From:                     Robert Eberl

Sent:                      Wednesday, June 07, 2000 10:28 PM

To:                         Research-Redmond (ALL)

Subject:                 Slow Network problems

Hello,

We are receiving many reports from Researchers that their network performance is terrible for the last few days.  This email is to help explain what is happening.

The issue that is creating the apparently "slow" response to various efforts is due to a Redmond Domain problem, the dev teams are involved and people in ITG are doing everything they can to correct the situation.

 

MSRSupp is aware of these issues, but has no ability to change/correct/circumvent the environment, if you think the problem you may be experiencing is due to the description below, please hang in there with the rest of us until a solution is implemented.  If you feel your issue is outside these events, please email us (msrsupp) for assistance.

 

Thank you for your patience, here is the issue as reported on http://gnsweb/asddt/RedmondIssues.htm:

 

REDMOND Domain issues, 6/6 19:00

ASDDT and NTDev are still investigating chronic resource depletion issues on the REDMOND PDC FSMO holder. The server was running out of available heap to perform DS operations, even though there is apparently more than 1GB of physical memory available. The problem affects any server acting as the PDC, so moving the role to another machine to alleviate the problem will not work. When we get into this state, we found that we cannot even successfully transfer the role. We must reboot the affected server or take it offline and manually seize the role to another DC. If we take that step, it is only a matter of time until the problem reoccurs. NTDev had been looking at \\red-dc-02 for the past few days, which we captured in this state last week when it was the PDC, and had not come to a conclusion about the root cause of the problem or what may possibly solve it until late today.
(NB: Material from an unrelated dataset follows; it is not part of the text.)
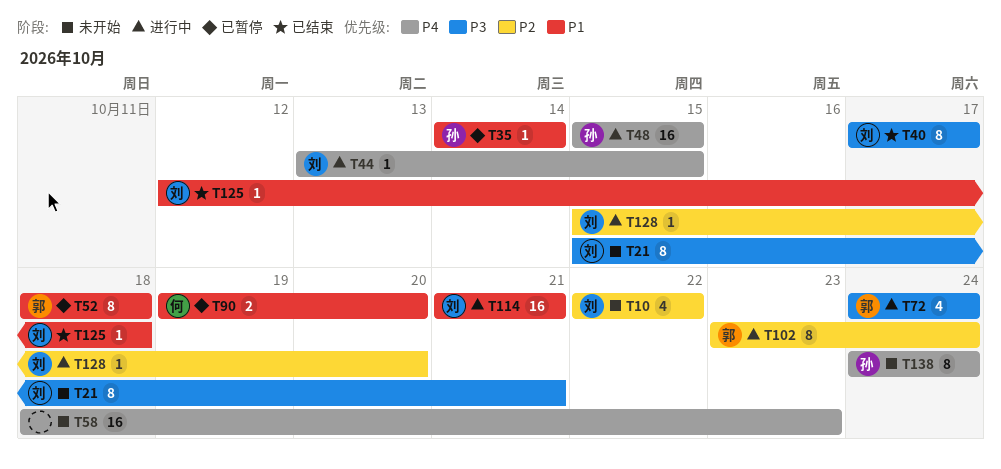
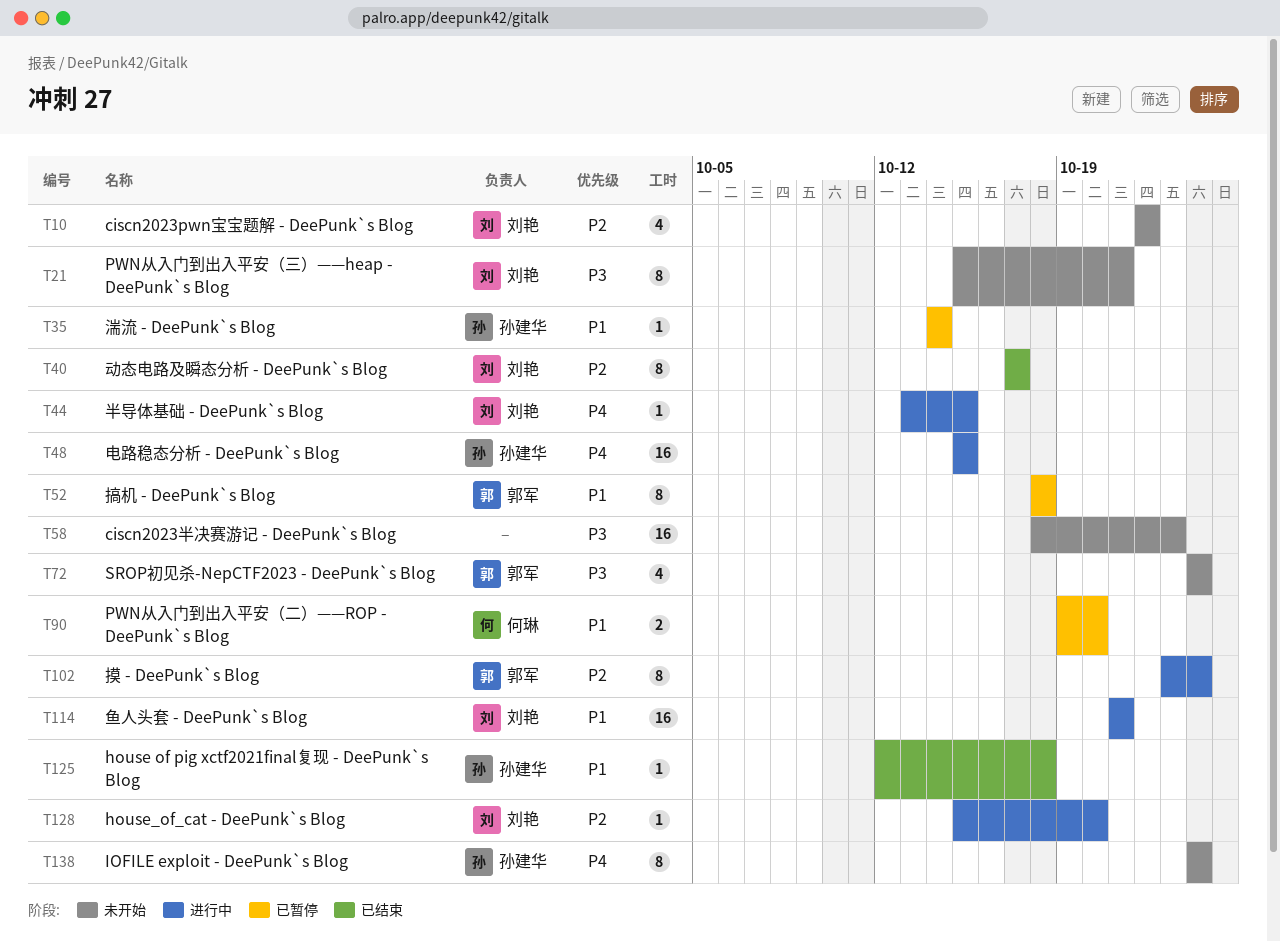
T40, priority: P3 -> P2
T58, priority: P4 -> P3
T72, status: 进行中 -> 未开始
T125, owner: 刘艳 -> 孙建华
This morning the server holding the PDC role, \\red-dc-00, started suffering from this problem. Affected users contacted us directly with various types of authentication issues, so we began investigating. An unsuccessful attempt was made to transfer the role to \\red-dc-01, so we had to reboot \\red-dc-00 and seize the role back to that server. When this was done, the server failed to take possession of the WINS 1B (Domain Master Browser) record for unknown reason. (Possibly a side-effect of the failed role transfer.) Even though the PDC was back online, this can have the effect of downlevel clients and applications failing authentication and/or being unable to logon. We manually updated the record and initiated a push trigger to speed up replication. We attempted to cycle the Workstation and Server service on \\red-dc-00 to grab the 1B record, which resulted in Net Logon becoming wedged. We rebooted the server again, which returned the PDC to normal function.

We reiterated the effects of the problem to NTDev and the urgency to find a resolution. They found that lsass.exe (core to authentication and DS operation) was running out of virtual address space. We did some digging and discovered that since we had enabled large virtual address space for the OS with the "/3gb" option, by suggestion of NTDev to solve a previous "out of version storage" issue that was causing changes not to be applied to the AD, the DS is much more aggressive in how it uses the memory cache. Looking at the file header for lsass.exe, we found that it was not linked to be 3GB aware and use this functionality. With the "/3gb" switch and the built-in deficiency in lsass.exe, the OS effectively takes away 1GB of address space that LSA could have used, it runs itself out of VM, and we see the problems begin.

At the suggestion of Dev, we have re-linked lsass.exe on \\red-dc-06 to enable the 3gb functionality. We have engaged ISM to bring \\red-dc-02 back online, remove the "/3gb" switch, and move the PDC role back to that server. ASDDT and NTDev will then compare the memory usage on the two servers and make a determination whether making this behavior change to lsass.exe will work to solve the memory issues. We have also asked them to bring \\red-dc-00 offline for unrelated issues.

We continue to be engaged on this with NTDev and ISM to get this problem solved and will work with them to provide status, but we may continue to see service-affecting issues. We will post status and description of these issues we are working on Opsweb under the "ASDDT" section. If new problems occur please escalate them as appropriate and help us keep others informed before taking action, so we can make sure we are all working together.